The company that redefines test exit criteria to be “the number of defects open on planned ship date”, completely ignoring detailed exit criteria reviewed and approved by the management team.
The company that sets up performance goal for the developers based on # defects fixed, and performance goal for testers based on # defects found……can you see the tsunami of defects coming?
The company that decides to motivate developers to fixing faster by giving bonus points for defects closed, points that the developers can use to ‘buy’ company merchandise (do developers really want cheapo Top Flite golf balls with company logo on them????).
The company that reports defect priority pie chart at each monthly review, as if that pie chart actually provides meaningful data, “Who cares about the numbers from last month, or trends over last 6 months – we’ve got 25 priority A and 75 priority B defects!” Almost as if the person doing the reporting was super proud to have figured out how to create a pie chart in EXCEL! What was most interesting was the deafening silence from senior management when the pie chart was presented – seems each may have been afraid to be the one to ask, “is that chart useless or what?”

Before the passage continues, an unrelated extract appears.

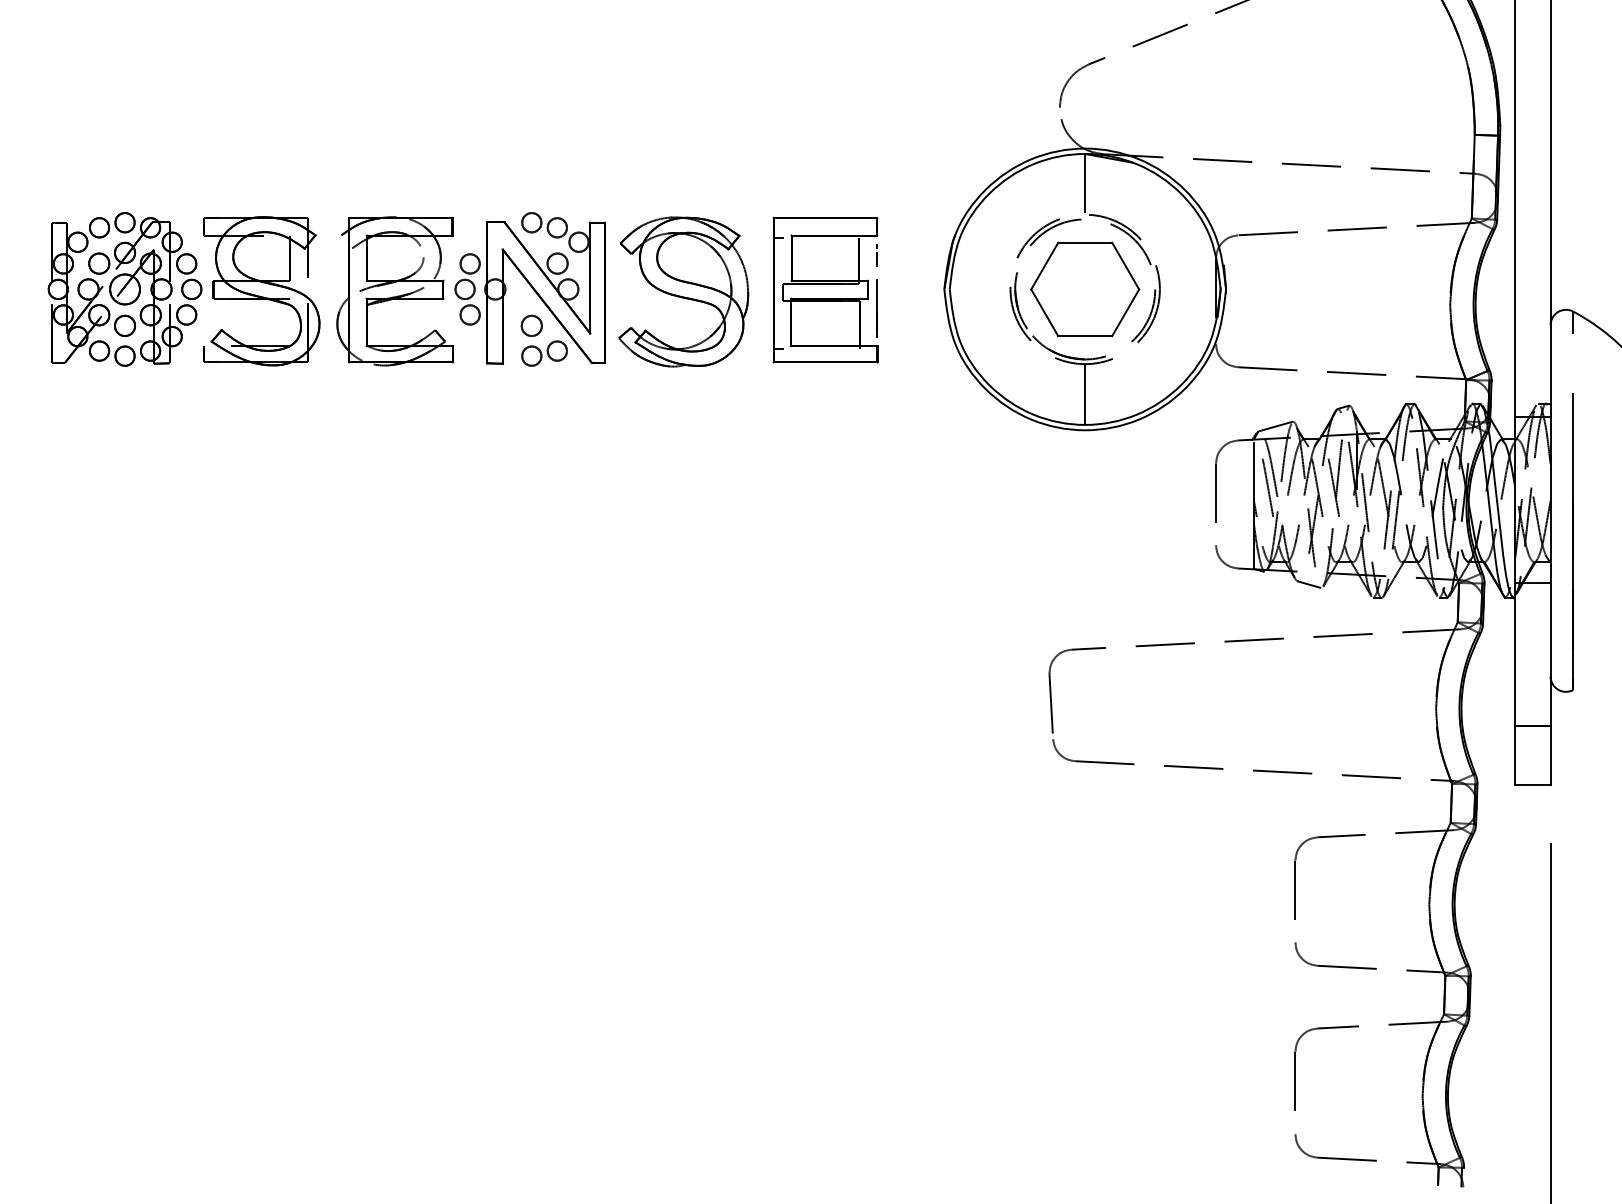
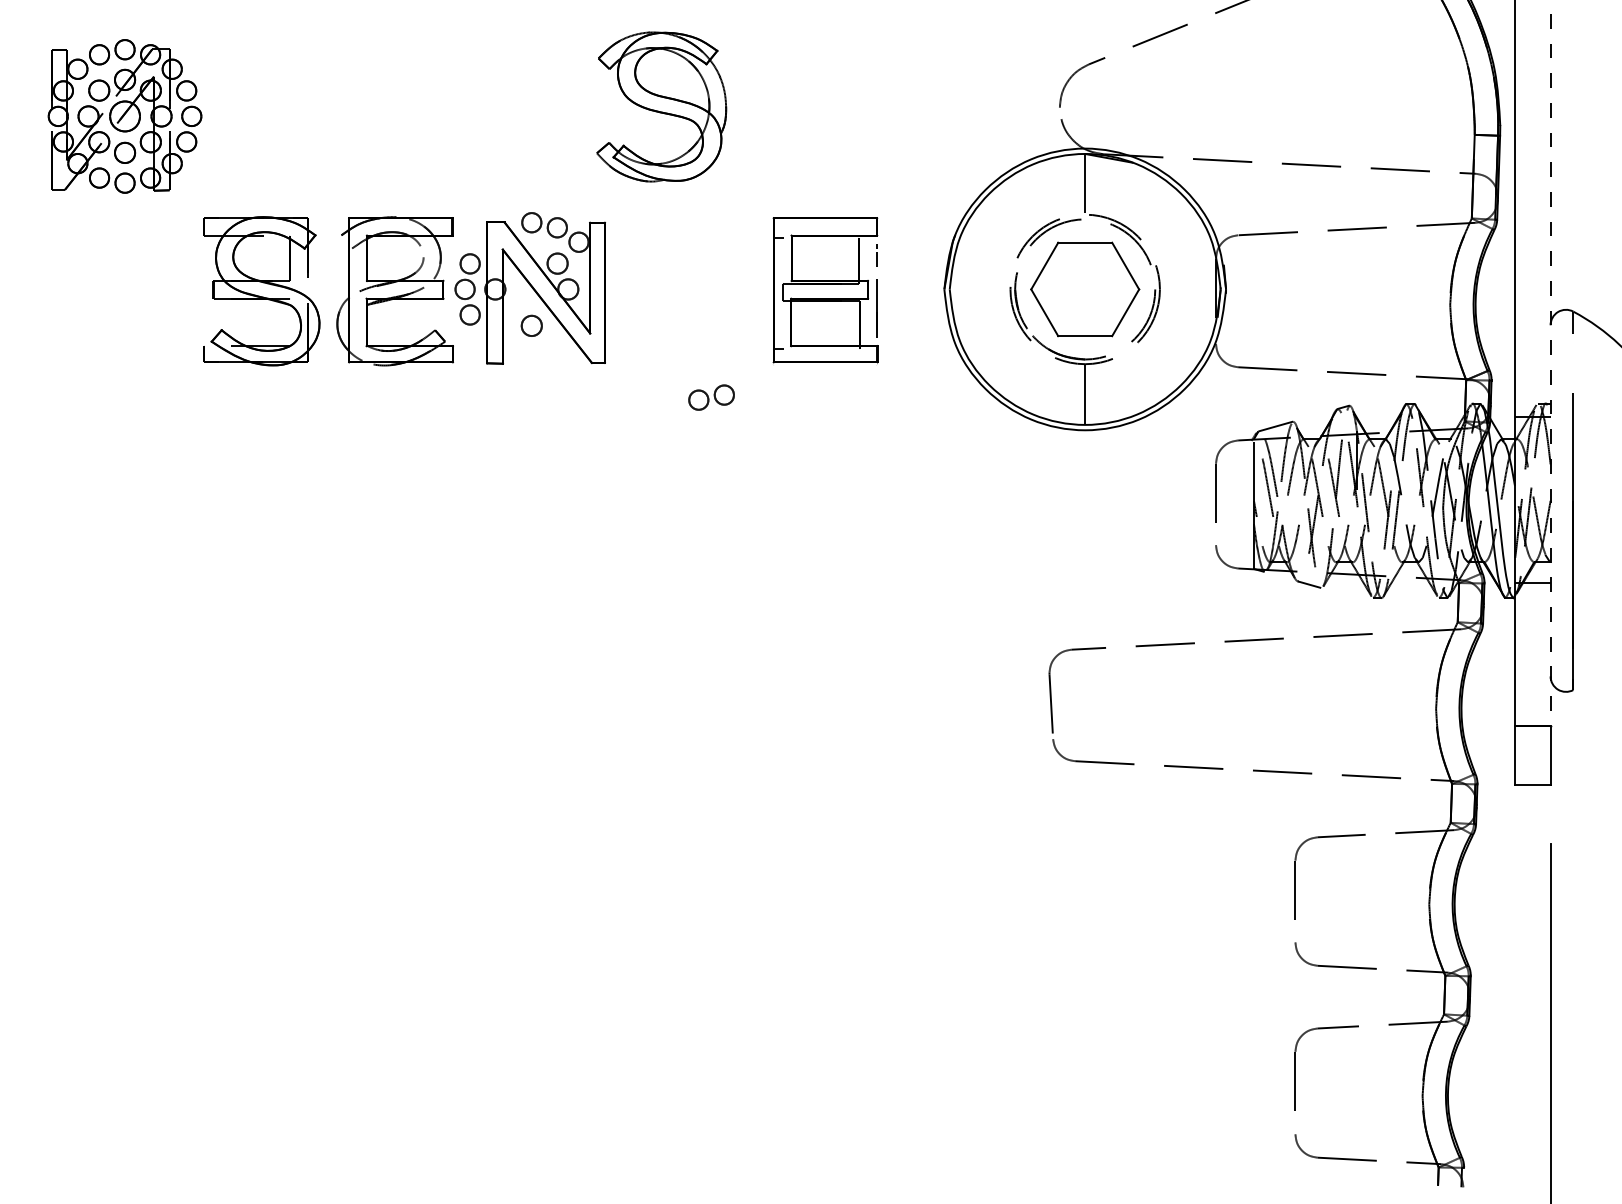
part at (124, 289) position: (124, 289) -> (124, 116)
part at (683, 291) position: (683, 291) -> (661, 106)
part at (544, 353) position: (544, 353) -> (711, 397)
line at (1550, 363): solid -> dashed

The company that creates trending chart showing future plans to decrease the backlog using ‘planned’ productivity increases in the fix rate to demonstrate management’s leadership. Of course, the details of the plan for increasing productivity remained closely guarded secret……..and inevitably, the ‘planned’ productivity increases never materialized……..which leads to the “close defects older than 2 years” method….. bringing us full circle!
Oh, the list could go on and on. 🙂
Bruce Benson • Mike,
These are priceless and I’ve lived through enough of them myself to see the painful humor in them (“deafening silence,” disappearing defects, misplaced rewards system, etc.).
Comments from around the web:
Sébastien HIRSCH • To measure the Quamity project is not do easy, but the target is to fix a real target. And lot of time at the beginning we fix an optimist level of quality but it’s offen over Quality. Is the customer pay the over Quality. I think not, it’s why it very relevant to fix the good level. But it’s the same thing is what is the realistic target and how we can follow this.
Bruce Benson • Sebastien,
Where possible, I like to base the expected quality on past project quality (projects completed in the past). This way I have an idea of what is possible and I can set expectations that are in line with past demonstrated performance.
Agreed, it is not always easy, but often I found it is easier than we think to get a good estimate of quality if we dig into past performance.